Hybrids Powered by Air
Storing energy with compressed air, rather than batteries, could cut the cost of hybrid vehicles.
A new kind of hybrid vehicle being developed at the Swiss Federal Institute of Technology in Zurich could save almost as much fuel as today’s gas-electric hybrids, but at a fraction of the cost. Swiss researchers will present the results of experiments with a test version of the new system at the Society for Automotive Engineer’s Congress in April.
Conventional gas-electric hybrids use batteries to store energy recovered during braking, which would otherwise be wasted as heat. They later use that energy to drive an electric motor that assists the car’s gas engine. But the high-cost of batteries, and the added cost of including two forms of propulsion–an electric motor and a gasoline engine–make such hybrids expensive. This has slowed their adoption and limited their impact on overall greenhouse gas emissions from vehicles.
Lino Guzzella, a professor of mechanical engineering at the Swiss Institute, is developing a hybrid that requires no battery or electric motor. Instead, it stores energy by using the engine’s pistons to compress air. That air can later be released to drive the pistons and propel the vehicle along. Guzzella says that the system will add only about 20 percent to the cost of a conventional engine, whereas the extra components required in hybrid electric vehicles can add 200 percent to the cost. Computer simulations suggest that the design should reduce fuel consumption by 32 percent, which is about 80 percent of the fuel-savings of gas-electric hybrids, he says. Initial experiments have demonstrated that the design can be built.

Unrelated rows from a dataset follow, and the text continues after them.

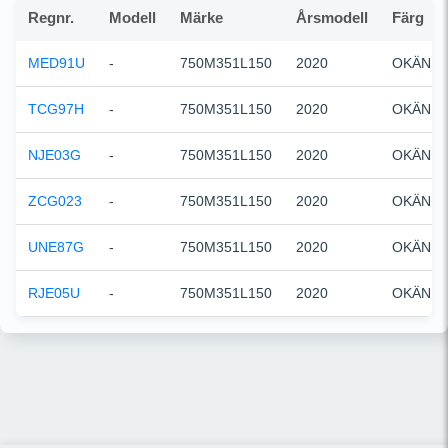
Regnr.
Modell
Märke
Årsmodell
Färg
MED91U
-
750M351L150
2020
OKÄND
TCG97H
-
750M351L150
2020
OKÄND
NJE03G
-
750M351L150
2020
OKÄND
ZCG023
-
750M351L150
2020
OKÄND
UNE87G
-
750M351L150
2020
OKÄND
RJE05U
-
750M351L150
2020
OKÄND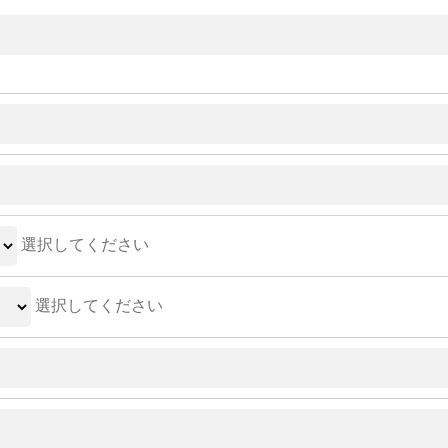
選択してください
選択してください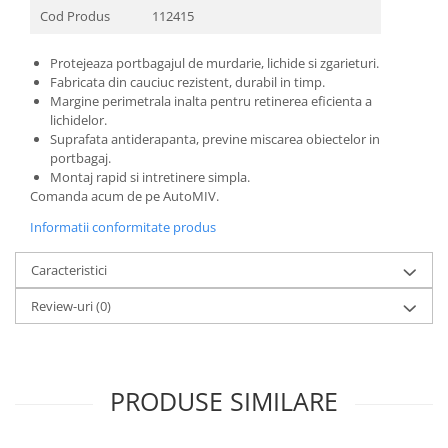
Cod Produs
112415
Protejeaza portbagajul de murdarie, lichide si zgarieturi.
Fabricata din cauciuc rezistent, durabil in timp.
Margine perimetrala inalta pentru retinerea eficienta a
lichidelor.
Suprafata antiderapanta, previne miscarea obiectelor in
portbagaj.
Montaj rapid si intretinere simpla.
Comanda acum de pe AutoMIV.
Informatii conformitate produs
Caracteristici
Review-uri
(0)
PRODUSE SIMILARE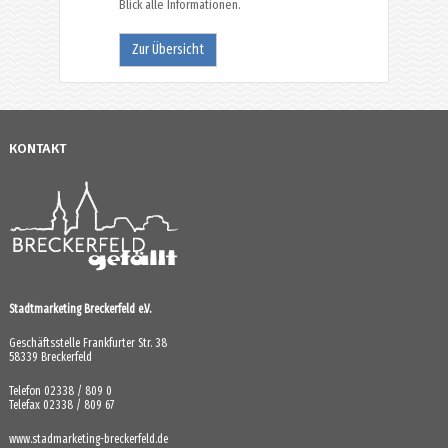
Blick alle Informationen.
Zur Übersicht
KONTAKT
Stadtmarketing Breckerfeld e.V.
Geschäftsstelle Frankfurter Str. 38
58339 Breckerfeld
Telefon 02338 / 809 0
Telefax 02338 / 809 67
www.stadmarketing-breckerfeld.de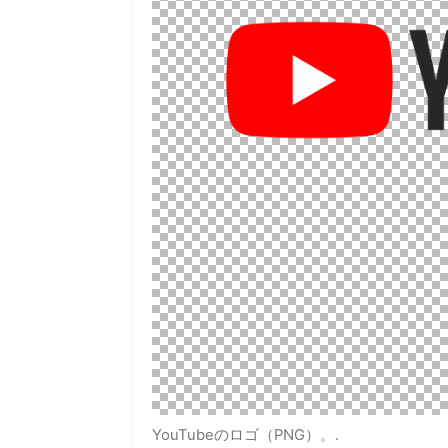
YouTubeのロゴ（PNG）。.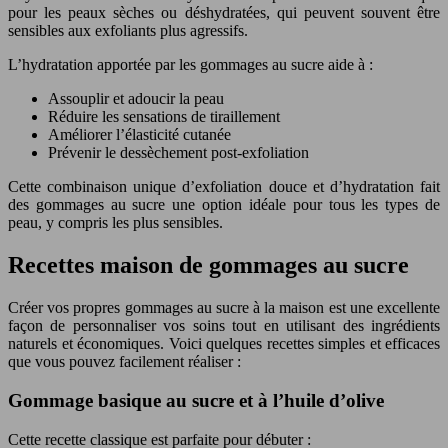
pour les peaux sèches ou déshydratées, qui peuvent souvent être
sensibles aux exfoliants plus agressifs.
L’hydratation apportée par les gommages au sucre aide à :
Assouplir et adoucir la peau
Réduire les sensations de tiraillement
Améliorer l’élasticité cutanée
Prévenir le dessèchement post-exfoliation
Cette combinaison unique d’exfoliation douce et d’hydratation fait
des gommages au sucre une option idéale pour tous les types de
peau, y compris les plus sensibles.
Recettes maison de gommages au sucre
Créer vos propres gommages au sucre à la maison est une excellente
façon de personnaliser vos soins tout en utilisant des ingrédients
naturels et économiques. Voici quelques recettes simples et efficaces
que vous pouvez facilement réaliser :
Gommage basique au sucre et à l’huile d’olive
Cette recette classique est parfaite pour débuter :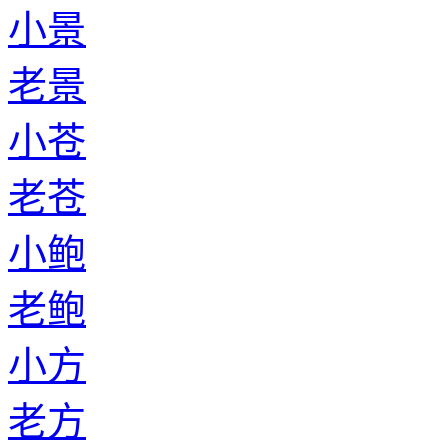
小景
老景
小苍
老苍
小鲍
老鲍
小方
老方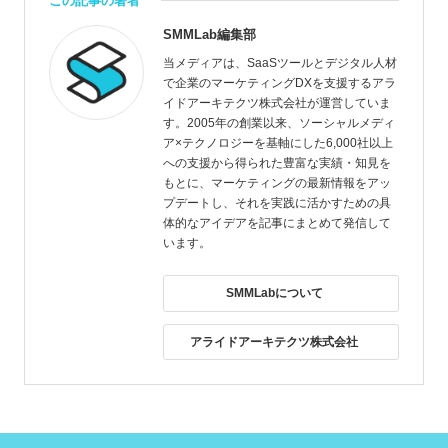
この記事の著者
SMMLab編集部
当メディアは、SaaSツールとデジタル人材
で企業のマーケティングDXを支援するアラ
イドアーキテクツ株式会社が運営していま
す。2005年の創業以来、ソーシャルメディ
ア×テクノロジーを基軸にした6,000社以上
への支援から得られた豊富な実績・知見を
もとに、マーケティングの最新情報をアッ
プデートし、それを実践に活かすための具
体的なアイデアを記事にまとめて発信して
います。
SMMLabについて
アライドアーキテクツ株式会社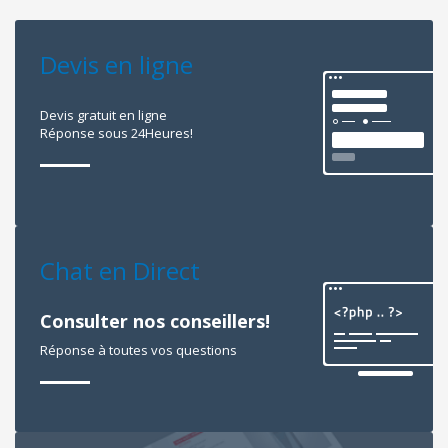
Devis en ligne
Devis gratuit en ligne
Réponse sous 24Heures!
Chat en Direct
Consulter nos conseillers!
Réponse à toutes vos questions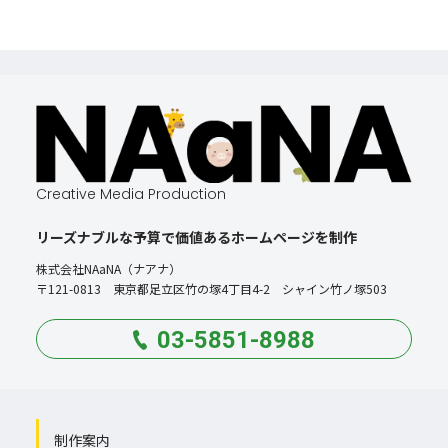
Creative Media Production
リーズナブルな予算で価値あるホームページを制作
株式会社NAaNA（ナアナ）
〒121-0813 東京都足立区竹の塚4丁目4-2 シャイン竹ノ塚503
03-5851-8988
制作案内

The overall idea of air (or pneumatic) hybrids isn’t new, but making them efficient has been challenging. “It’s difficult to keep the [energy] losses involved in moving air around small enough that it looks attractive,” says John Heywood, a professor of mechanical engineering at MIT who has also worked on developing air hybrids. What’s more, tanks of compressed air store far less energy than batteries, severely limiting the fuel savings in typical air-hybrid designs, says Doug Nelson, a professor of mechanical engineering at Virginia Tech. This is one of the major drawbacks of cars designed to run solely on compressed air.
Guzzella’s new air-hybrid design makes use of advanced control systems to more precisely control the flow of air, improving overall efficiency. To overcome limited storage capacity, the design relies less on capturing energy from braking than other hybrids, and more on another approach to saving energy: using pneumatic power to boost the performance of smaller, more efficient gasoline engines.
Conventional vehicles use engines that can provide far more power than is needed for cruising–this excess power is used during acceleration and for sustaining very high speeds. But these engines are inefficient, especially since most of the time they operate at far lower loads than they were designed for.
Guzzella’s design replaces a two-liter gasoline engine with a very small 750-milliliter one that’s adequate for cruising speeds. It uses compressed air to provide boosts of power for acceleration. The dense, compressed air provides the oxygen needed to burn larger amounts of fuel than usual, a technique called supercharging.
A similar approach is already used in some production vehicles, where exhaust gases drive a turbocharger. But turbochargers are known for a problem called “turbo lag”–a noticeable delay between when the accelerator is depressed and when the extra power kicks in. The lag is the result of the time it takes for the turbine in a turbocharger to start spinning fast enough. Guzzella says his system suffers no such delay, providing extra power instantly. That could make the technology more appealing to consumers, says Zoran Filipi, a professor of mechanical engineering at the University of Michigan, who was not involved with the research.
About 80 percent of the efficiency gain in Guzzella’s system comes from using the small engine. Some of the rest comes from capturing energy from braking and then using it for acceleration–over short distances the car can be propelled by compressed air alone, using no fuel. Fuel is also saved by adjusting the load on the engine to keep it running at optimal efficiency, either by increasing the load by using some of the pistons to compress air, or by decreasing the load by using some compressed air to drive the pistons. Finally, compressed air can be used to restart the engine, making it practical for the system to turn the engine off whenever the car comes to a stop, rather than idling.
Guzzella’s efficiency and performance claims are based on computer models. But he has also demonstrated the basic components of his design in a test engine. The test set-up uses compressed air to drive the pistons, provide supercharging and start the engine. The next steps are to optimize the engine in an attempt to achieve the efficiency levels predicted by the computer models.
Guzzela’s hybrid concept will face stiff competition from other technologies designed to improve fuel efficiency however.
Turbochargers are getting better, and other new technologies have shown promise for addressing the turbo-lag problem, says Michael Duoba, a researcher at the Energy Systems Division of Argonne National Laboratory in Chicago, IL. He also says that what’s most important is not the performance on any one technology, but how well that technology can combine with others now being employed to improve efficiency, such as direct injection and improved transmissions.
But Duoba notes that Guzzella’s system has a distinct advantage. It requires very little extra equipment–just the controls for an extra valve for managing the compressed air and an air tank. The existing engine does the rest. Any time you can make the same equipment do more, he says, “that’s a good thing.”